Beijing’s slogan for their Olympic bid? “Joyful Rendezvous upon Pure Ice and Snow.”

[Image: Snow-making equipment via Wikipedia].

Purely in terms of energy infrastructure and freshwater demand—most of the water will be pumped in from existing reservoirs—the 2022 winter games will seemingly be unparalleled in terms of their sheer unsustainability. Even the IOC sees this; from their report:

The Commission considers Beijing 2022 has underestimated the amount of water that would be needed for snowmaking for the Games but believes adequate water for Games needs could be supplied.

In addition, the Commission is of the opinion that Beijing 2022 has overestimated the ability to recapture water used for snowmaking. These factors should be carefully considered in determining the legacy plans for snow venues.

Knowing all this, then, why not be truly radical—why not host the winter games in Florida’s forthcoming “snowball fight arena,” part of “a $309 million resort near Kissimmee that would include 14-story ski and snowboard mountain, an indoor/outdoor skateboard park and a snowball fight arena”?

Why not host them in Manaus?

Interestingly, the IOC also raises the question of the Games’ aesthetics, warning that the venues might not really look like winter.

“Due to the lack of natural snow,” we read, “the ‘look’ of the venue may not be aesthetically pleasing either side of the ski run. However, assuming sufficient snow has been made or stockpiled and that the temperature remains cold, this should not impact the sport during the Games.”

Elsewhere: “There could be no snow outside of the racecourse, especially in Yanqing, impacting the visual perception of the snow sports setting.” This basically means that there will be lots of bare ground, rocks, and gravel lining the virginal white strips of these future ski runs.

[Image: Ski jumping in summer at Chicago’s Soldier Field (1954); via Pruned].

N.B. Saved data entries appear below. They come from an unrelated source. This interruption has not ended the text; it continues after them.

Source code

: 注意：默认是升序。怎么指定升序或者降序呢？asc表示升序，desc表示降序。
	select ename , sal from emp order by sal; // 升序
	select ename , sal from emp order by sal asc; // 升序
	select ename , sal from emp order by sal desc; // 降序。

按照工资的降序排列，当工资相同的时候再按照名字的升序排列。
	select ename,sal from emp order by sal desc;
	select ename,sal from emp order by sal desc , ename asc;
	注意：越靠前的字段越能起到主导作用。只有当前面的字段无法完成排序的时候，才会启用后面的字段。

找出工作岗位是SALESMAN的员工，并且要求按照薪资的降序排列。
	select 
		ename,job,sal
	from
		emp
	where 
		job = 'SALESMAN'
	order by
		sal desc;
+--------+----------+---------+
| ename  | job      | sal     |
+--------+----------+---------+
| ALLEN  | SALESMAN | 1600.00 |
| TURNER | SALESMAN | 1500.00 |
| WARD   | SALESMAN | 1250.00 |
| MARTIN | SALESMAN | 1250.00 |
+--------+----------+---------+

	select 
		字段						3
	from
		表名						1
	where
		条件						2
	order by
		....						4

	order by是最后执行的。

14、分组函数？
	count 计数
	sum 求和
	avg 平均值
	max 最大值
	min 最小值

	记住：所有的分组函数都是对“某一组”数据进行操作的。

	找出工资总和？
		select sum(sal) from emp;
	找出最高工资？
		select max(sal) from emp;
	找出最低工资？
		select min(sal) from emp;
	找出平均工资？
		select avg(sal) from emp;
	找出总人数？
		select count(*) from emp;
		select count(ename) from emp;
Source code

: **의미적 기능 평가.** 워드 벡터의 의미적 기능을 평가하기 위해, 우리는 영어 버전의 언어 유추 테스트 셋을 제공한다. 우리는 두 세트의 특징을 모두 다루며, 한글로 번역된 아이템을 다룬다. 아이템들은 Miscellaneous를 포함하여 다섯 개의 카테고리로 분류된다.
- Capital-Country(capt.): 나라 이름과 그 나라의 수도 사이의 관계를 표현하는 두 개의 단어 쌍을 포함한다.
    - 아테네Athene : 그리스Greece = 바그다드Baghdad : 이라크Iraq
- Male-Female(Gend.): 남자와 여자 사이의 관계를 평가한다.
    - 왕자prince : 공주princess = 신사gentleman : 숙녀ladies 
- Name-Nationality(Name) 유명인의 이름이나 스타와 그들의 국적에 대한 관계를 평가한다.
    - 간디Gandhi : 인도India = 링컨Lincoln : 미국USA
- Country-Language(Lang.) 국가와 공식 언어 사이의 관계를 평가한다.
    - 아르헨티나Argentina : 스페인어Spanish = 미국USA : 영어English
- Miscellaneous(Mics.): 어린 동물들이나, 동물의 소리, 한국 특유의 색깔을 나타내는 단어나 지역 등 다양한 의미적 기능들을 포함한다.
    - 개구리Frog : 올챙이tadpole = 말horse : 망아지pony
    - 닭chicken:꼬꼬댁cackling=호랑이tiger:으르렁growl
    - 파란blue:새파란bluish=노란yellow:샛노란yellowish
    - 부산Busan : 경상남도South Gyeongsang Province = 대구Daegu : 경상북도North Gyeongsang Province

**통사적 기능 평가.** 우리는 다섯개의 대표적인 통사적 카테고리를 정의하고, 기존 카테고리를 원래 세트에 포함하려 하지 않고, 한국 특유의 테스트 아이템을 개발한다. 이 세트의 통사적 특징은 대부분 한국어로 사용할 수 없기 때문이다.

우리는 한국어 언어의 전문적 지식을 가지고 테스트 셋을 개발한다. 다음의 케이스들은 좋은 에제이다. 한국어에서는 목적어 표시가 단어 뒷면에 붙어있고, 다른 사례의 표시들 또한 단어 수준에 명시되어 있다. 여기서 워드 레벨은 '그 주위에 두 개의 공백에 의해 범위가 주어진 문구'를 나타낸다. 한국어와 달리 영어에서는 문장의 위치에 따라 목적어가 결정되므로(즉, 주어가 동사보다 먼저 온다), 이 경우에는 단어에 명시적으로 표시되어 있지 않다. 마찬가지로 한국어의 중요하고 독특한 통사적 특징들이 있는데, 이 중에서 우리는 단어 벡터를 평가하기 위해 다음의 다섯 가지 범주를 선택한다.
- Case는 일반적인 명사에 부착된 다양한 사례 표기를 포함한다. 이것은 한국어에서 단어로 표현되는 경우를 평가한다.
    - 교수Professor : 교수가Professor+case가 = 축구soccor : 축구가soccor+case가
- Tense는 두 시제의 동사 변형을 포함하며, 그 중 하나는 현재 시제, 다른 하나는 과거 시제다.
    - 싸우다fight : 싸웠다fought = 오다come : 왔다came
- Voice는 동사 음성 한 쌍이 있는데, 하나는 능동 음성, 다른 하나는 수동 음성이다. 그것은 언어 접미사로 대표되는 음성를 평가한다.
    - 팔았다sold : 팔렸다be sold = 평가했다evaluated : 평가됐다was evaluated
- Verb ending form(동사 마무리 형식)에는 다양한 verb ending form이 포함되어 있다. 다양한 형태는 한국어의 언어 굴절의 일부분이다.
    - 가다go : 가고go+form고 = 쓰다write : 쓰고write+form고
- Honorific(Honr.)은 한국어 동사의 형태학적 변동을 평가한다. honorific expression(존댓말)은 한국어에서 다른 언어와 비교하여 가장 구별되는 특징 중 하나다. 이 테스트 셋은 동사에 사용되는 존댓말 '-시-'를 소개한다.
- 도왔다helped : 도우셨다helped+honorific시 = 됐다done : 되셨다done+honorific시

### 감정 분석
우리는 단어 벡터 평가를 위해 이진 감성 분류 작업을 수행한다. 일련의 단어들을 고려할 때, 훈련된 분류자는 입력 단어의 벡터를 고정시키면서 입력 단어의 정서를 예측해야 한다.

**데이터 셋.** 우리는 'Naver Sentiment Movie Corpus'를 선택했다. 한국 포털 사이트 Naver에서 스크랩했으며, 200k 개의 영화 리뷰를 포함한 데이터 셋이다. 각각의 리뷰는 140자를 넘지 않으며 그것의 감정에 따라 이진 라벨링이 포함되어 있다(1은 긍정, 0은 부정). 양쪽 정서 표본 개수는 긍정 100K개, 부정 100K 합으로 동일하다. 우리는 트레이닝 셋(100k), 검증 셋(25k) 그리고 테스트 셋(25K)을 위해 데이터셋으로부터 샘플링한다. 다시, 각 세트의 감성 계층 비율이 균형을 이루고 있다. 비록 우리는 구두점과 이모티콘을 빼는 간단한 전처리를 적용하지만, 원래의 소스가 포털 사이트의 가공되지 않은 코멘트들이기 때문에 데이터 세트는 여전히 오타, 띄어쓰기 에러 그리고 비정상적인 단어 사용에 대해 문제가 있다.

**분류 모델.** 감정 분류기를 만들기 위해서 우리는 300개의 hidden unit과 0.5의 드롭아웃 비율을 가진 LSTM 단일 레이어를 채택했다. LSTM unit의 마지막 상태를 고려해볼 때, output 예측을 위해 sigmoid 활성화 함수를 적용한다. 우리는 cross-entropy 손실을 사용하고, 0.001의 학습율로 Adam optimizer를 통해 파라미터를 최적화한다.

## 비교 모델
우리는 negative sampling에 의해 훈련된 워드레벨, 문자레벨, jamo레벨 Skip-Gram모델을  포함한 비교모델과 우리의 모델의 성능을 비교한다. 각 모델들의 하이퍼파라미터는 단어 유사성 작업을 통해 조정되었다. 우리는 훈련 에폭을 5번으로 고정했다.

Several years ago, Pruned satirically offered Chicago as a venue for the world’s “first wholly urban Winter Olympics.” With admirable detail, he went into many of the specifics for how Chicago might pull it off, but he also points out the potential aesthetic disorientation presented by seeing winter sports in a non-idyllic landscape setting.

“Chicago’s gritty landscape shouldn’t be much of a handicap,” he suggests. Chicago might not “embody a certain sort of nature—rustic mountains, pastoral evergreen forests, a lonely goatherd, etc.,” but the embedded landscape technology of the Winter Games should have left behind that antiquated Romanticism long ago.

As Pruned asks, “have the more traditional Winter Olympic sites not been over the years transformed into high-tech event landscapes, carefully managed and augmented with artificial snow and heavy plows that sculpt the slopes to a pre-programmed set of topographical parameters?”

Seen this way, Beijing’s snowless winter games are just an unsustainable historical trajectory taken to its most obvious next step.

[Image: Making snow for It’s A Wonderful Life, via vintage everyday].

In any case, the 2022 Winter Olympics are shaping up to be something like an Apollo Program for fake snow, an industry that, over the next seven years, seems poised to experience a surge of innovation as the unveiling of this most artificial of Olympic landscapes approaches.